Introduction

One of the main objectives of the spinal cord injury (SCI) rehabilitation program is the functional locomotion in a wheelchair or standing up.1 As well as the conventional rehabilitation treatment, robotic technologies are becoming more frequent for the treatment of neurological disorders in clinical environments.

Treadmill training with partial weight support opened new perspectives for patients with incomplete SCI. Lokomat (Hocoma, Volketswil, Switzerland) is a mechanical orthosis, linked to the body weight support (BWS) used to reach a reproducible walking standard, with the same rhythm, cadence and kinematic parameters, stimulating the sensorial feedback involved in normal locomotion.2

Case report

The patient, female gender, 43-year old, black, 155 cm in height and 55 kg. She suffered a fall from a height of 3 m in February 2011, with a fracture of vertebra T12 and arthrodesis from T9 to L1. At the Institute of Physical Medicine and Rehabilitation of Hospital das Clínicas, from the University of São Paulo Medical School (IMREA/HC/FMUSP), she was diagnosed with T12 incomplete paraplegia, with motor functions ranging from bilateral grade 3 at L2, bilateral grade 2 at L3 and grade 1 at L5 on the left and partial preservation of sensitive function at L1 to L3 levels (American Spinal Injury Association Classification (ASIA-C)). The patient was restricted to a wheelchair. The first two hospitalization (October, 2001; August, 2012) objectives were training orthostatic, but she had difficulties in adapting with orthoses on parallel bars. As SCI was incomplete, at the third hospital admittance in February 2013, it was decided that she should be training with Lokomat Training on Lokomat consisting of five 30-min weekly sessions. Initially, the device was programmed with a speed of 1.4 km h−1, 100% guiding force and 50% BWS. After 10 sessions, the speed was reduced to 1.2 km h−1 with guiding force varying between 90 and 75% and BWS remaining at 50%. At the beginning of the 19th session in March 2013, the patient complained of pain (visual analog scale: 7) in the anterior region of the left knee. The session was suspended, and the medical team was informed. Lokomat and any other body support therapy were discontinued during the treatment.

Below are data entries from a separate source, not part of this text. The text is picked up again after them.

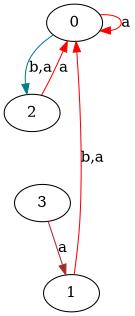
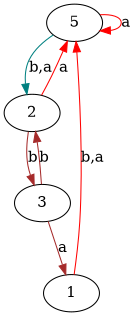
  digraph {
    d2tdocpreamble="\usetikzlibrary{automata}"
    d2tfigpreamble="\tikzstyle{every state}= [ draw=blue!50,very thick,fill=blue!20]  \tikzstyle{auto}= [fill=white]"
    ranksep=0.5
    node [style=state]
    edge [color=red lblstyle=auto topath="bend right"]
-   n1 [label=0]
+   n1 [label=5]
    n2 [label=2]
    n3 [label=3 style="state, accepting"]
    n4 [label=1 style="state, initial"]
    n1 -> n1 [label=a topath="loop above"]
    n1 -> n2 [color=teal label="b,a"]
    n2 -> n1 [label=a]
+   n2 -> n3 [color=brown label=b]
+   n3 -> n2 [color=brown label=b]
    n3 -> n4 [color=brown label=a]
    n4 -> n1 [label="b,a"]
  }
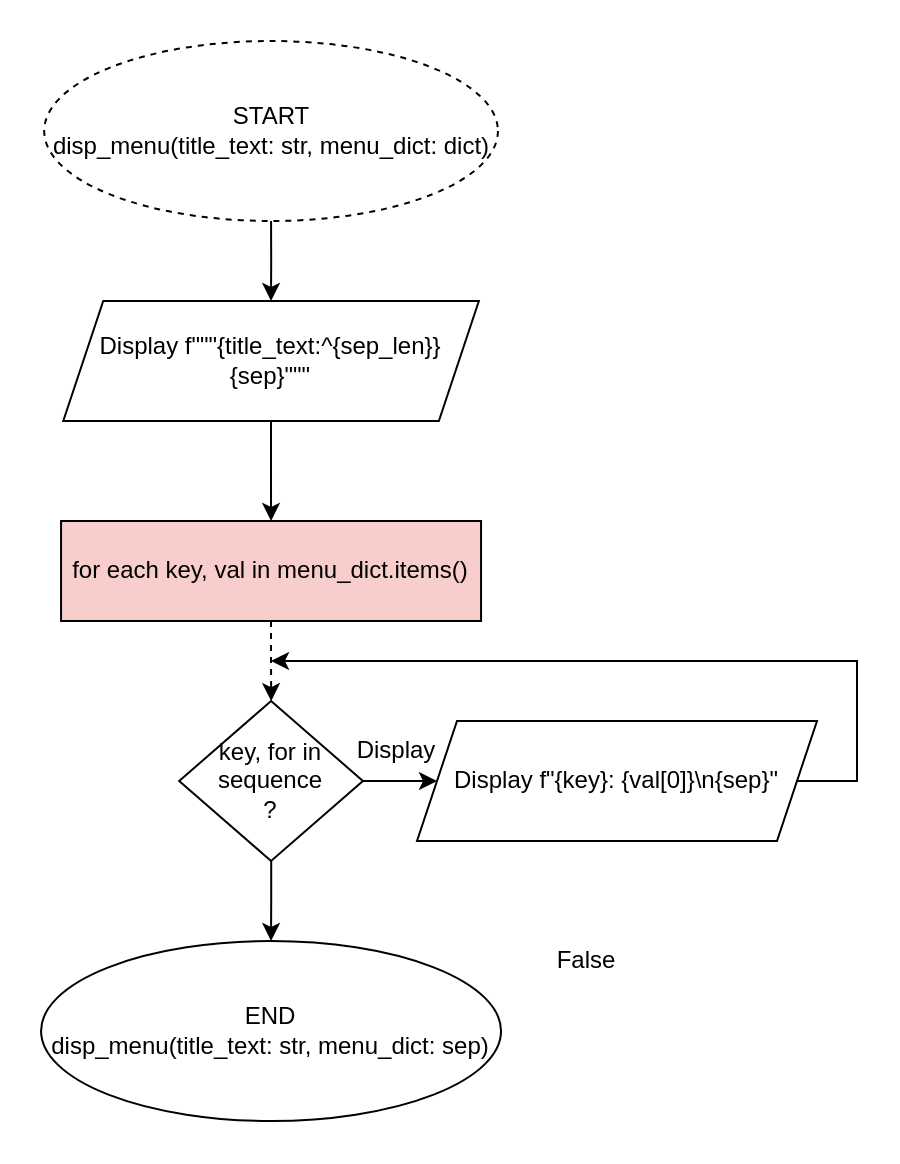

Magnetic resonance imaging (MRI) evidenced a transverse, oblique, metaphyseal proximal anterior and medial tibial fracture, with moderate medullary edema next to it and the related adipose tissues, without deviations, misalignment, fragmentation or impaction (Figure 1). Bone densitometry revealed the following: L3 and L4: T score −1.8; neck of femur right (R): T score −2.1, total femur (R): −2.9; whole body: T score −1.0. Total serum calcium 9.6, ionized serum calcium of 1.34 (unit of measurement), phosphorus 4.0, parathormone of 34 and serum vitamin D level of 11 ng ml−1 (deficiency). Vitamin D deficiency has been associated with decreased muscle mass and strength, osteomalacia, bone pain, osteoporosis and fractures due to impaired balance.3 In this case, the possibility of osteomalacia was discarded. Our patient did not have other symptoms, although osteomalacia is associated with a decrease in bone volume and excess osteoid accumulation. Oral calcium carbonate 500 mg per day and cholecalciferol 7.000 Ui per week were initiated and a single infusion of intravenous zoledronic acid, 4 mg diluted with 100 ml of sodium chloride 0.9%, was administered for osteoporosis management. The medication was well tolerated and the patient had no side effects.

Figure 1
figure 1

Left knee MRI demonstrates fracture on the proximal anterior and medial tibial region. Black arrow indicates the fracture site.

Discussion

Patients with incomplete SCI with a functional walking prognosis must be emphasized at rehabilitation centers until they achieve their full potential. Lokomat comes close to the normal physiology of the walk, and more studies show its benefits on the rehabilitation of these patients.1

Fractures after SCI affect 34% and often arise from minimal traumas.4 Bone loss may affect any segment but is more intense on immobilized ones and in areas rich in trabecular bone, but new studies illustrated that both trabecular and cortical bone are equally influenced.5 To the best of our knowledge, this is the first report of a proximal tibia fracture during Lokomat training.

According to the manufacturer, the contraindication for this is severe osteoporosis with risk pathologic fractures (T score3) and is not the case of the patient. However, there are not enough studies to show whether there is a higher risk of fracture incidence in patients with osteopenia or osteoporosis who trained on the Lokomat.

Conclusion

Many studies encourage the use of robotic devices for the rehabilitation of lower limbs, but there are still several unanswered questions. Bone densitometry may be recommended before starting the robotic treadmill therapy, as well as the active vigilance of symptoms after therapy. Future studies setting standards to mineral bone density and defining training protocols on Lokomat might avoid this type of complication.